Une petite leçon de fiscalité

Voici une fable savoureuse que j’ai trouvée sur un forum d’horribles boursicoteurs (ceux qui, avec de l’argent indûment gagné, s’enrichissent encore plus sur le dos des travailleurs). Je ne résiste pas au plaisir de la mettre en ligne.

Les impôts semblent s’expliquer par une logique simple. Mais beaucoup ne la saisissent toujours pas. Comme c’est la saison des taxes, laissez-moi vous expliquer en des termes que tout le monde peut comprendre.
Supposons que tous les jours 10 hommes se retrouvent pour boire une bière et que l’addition se monte à 100 $. (Normalement 10 $ chacun).
S’ils payaient la note de la façon que l’on paye les impôts, cela donnerait à peu près ceci :
Les 4 premiers, ne paieraient rien.
Le cinquième paierait 1 $
Le sixième paierait 3 $
Le septième paierait 7 $
Le huitième paierait 12 $
Le neuvième paierait 18 $
Le dixième et dernier devrait payer 59 $.
Ils décidèrent de procéder comme décrit.
Les dix hommes se retrouvèrent chaque jour pour boire leur bière et semblèrent assez contents de leur arrangement. Jusqu’au jour ou le tenancier les plaça devant un dilemme : « Comme vous êtes de bons clients, dit-il, j’ai décidé de vous faire une remise de 20$. Vous ne payerez donc vos 10 bières que 80$ »

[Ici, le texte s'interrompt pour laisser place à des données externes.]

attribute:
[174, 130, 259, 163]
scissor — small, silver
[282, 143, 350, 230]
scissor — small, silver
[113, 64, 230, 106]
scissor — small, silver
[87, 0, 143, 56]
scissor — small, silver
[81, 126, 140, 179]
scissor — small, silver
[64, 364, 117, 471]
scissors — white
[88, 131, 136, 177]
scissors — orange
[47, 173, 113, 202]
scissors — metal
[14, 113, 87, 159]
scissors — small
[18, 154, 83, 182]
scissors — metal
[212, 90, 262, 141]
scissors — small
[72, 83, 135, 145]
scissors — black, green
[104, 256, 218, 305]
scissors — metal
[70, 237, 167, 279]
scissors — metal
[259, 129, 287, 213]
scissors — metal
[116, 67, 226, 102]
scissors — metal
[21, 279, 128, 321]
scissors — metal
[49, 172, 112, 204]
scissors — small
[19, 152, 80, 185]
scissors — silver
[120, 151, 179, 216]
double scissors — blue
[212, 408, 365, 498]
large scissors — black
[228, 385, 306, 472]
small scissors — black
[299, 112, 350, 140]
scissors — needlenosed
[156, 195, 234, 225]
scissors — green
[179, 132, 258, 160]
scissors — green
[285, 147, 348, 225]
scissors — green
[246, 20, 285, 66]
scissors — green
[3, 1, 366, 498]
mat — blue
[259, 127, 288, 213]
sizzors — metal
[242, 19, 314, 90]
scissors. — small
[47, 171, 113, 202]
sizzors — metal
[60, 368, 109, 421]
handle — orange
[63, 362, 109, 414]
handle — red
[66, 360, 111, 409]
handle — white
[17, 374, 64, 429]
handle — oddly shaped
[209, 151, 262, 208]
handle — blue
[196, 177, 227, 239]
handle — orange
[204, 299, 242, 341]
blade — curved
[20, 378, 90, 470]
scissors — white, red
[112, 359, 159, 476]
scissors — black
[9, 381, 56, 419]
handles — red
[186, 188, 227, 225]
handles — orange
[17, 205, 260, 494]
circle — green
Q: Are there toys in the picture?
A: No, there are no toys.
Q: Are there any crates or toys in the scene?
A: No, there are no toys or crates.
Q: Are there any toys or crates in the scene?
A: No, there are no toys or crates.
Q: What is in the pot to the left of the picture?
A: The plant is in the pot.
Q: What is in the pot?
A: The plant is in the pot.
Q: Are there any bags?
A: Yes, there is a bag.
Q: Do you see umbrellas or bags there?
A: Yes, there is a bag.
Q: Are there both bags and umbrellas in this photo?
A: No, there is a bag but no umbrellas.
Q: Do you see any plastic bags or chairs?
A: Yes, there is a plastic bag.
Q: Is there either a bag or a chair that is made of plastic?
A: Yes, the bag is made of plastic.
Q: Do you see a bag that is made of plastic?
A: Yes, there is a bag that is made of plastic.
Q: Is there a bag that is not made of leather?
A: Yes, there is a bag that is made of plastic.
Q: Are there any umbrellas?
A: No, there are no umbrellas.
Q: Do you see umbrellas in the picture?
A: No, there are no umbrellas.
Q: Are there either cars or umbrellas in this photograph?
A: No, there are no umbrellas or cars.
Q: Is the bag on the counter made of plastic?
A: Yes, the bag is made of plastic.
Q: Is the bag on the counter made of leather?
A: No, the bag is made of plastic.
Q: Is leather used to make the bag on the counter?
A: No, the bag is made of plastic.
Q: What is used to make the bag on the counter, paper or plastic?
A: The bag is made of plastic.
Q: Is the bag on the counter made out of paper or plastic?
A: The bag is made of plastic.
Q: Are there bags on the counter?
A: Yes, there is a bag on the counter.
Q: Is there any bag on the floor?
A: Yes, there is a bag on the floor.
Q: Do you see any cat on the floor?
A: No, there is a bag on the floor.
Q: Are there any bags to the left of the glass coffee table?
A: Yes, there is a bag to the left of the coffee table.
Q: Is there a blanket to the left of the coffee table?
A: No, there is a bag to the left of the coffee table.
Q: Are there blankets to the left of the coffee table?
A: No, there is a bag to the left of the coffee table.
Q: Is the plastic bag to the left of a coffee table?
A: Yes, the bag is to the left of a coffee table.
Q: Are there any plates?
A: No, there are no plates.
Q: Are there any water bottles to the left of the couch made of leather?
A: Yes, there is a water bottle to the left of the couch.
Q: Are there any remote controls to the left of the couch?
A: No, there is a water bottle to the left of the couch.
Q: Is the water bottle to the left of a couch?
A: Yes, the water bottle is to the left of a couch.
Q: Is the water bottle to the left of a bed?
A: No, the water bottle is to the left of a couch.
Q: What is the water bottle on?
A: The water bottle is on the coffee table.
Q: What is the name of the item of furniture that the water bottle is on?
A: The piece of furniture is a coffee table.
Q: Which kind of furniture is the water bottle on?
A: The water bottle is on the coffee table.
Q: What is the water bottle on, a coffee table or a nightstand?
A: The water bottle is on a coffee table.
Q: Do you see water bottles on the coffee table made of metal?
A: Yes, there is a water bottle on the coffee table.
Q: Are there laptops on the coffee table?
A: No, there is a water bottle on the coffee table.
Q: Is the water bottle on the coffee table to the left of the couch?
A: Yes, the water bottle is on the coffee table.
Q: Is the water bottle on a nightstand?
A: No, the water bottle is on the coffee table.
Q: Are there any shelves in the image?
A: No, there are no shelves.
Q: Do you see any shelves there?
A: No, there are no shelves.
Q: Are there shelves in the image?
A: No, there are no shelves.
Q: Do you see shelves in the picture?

Le groupe décida de continuer à payer la nouvelle somme de la même façon qu’ils auraient payé leurs taxes. Les quatre premiers continuèrent à boire gratuitement.
Mais comment les six autres, (les clients payants), allaient diviser les 20$ de remise de façon équitable ? Ils réalisèrent que 20$ divisé par 6 faisaient 3,33$. Mais s’ils soustrayaient cette somme de leur partage alors le 5ème et 6 ème homme devraient être payés pour boire leur bière.
Le tenancier du bar suggéra qu’il serait équitable de réduire l’addition de chacun du même montant, donc il fit les calculs.
Alors ?
Le 5° homme, comme les quatre premiers ne paya plus rien.
Le 6° paya 2 $ au lieu de 3 (33% de réduction)
Le 7° paya 5 $ au lieu de 7 (28% de réduction)
Le 8° paya 9 $ au lieu de 12 (25% de réduction)
Le 9° paya 14 $ au lieu de 18 (22% de réduction)
Le 10° paya 49 $ au lieu de 59 $ (16% de réduction)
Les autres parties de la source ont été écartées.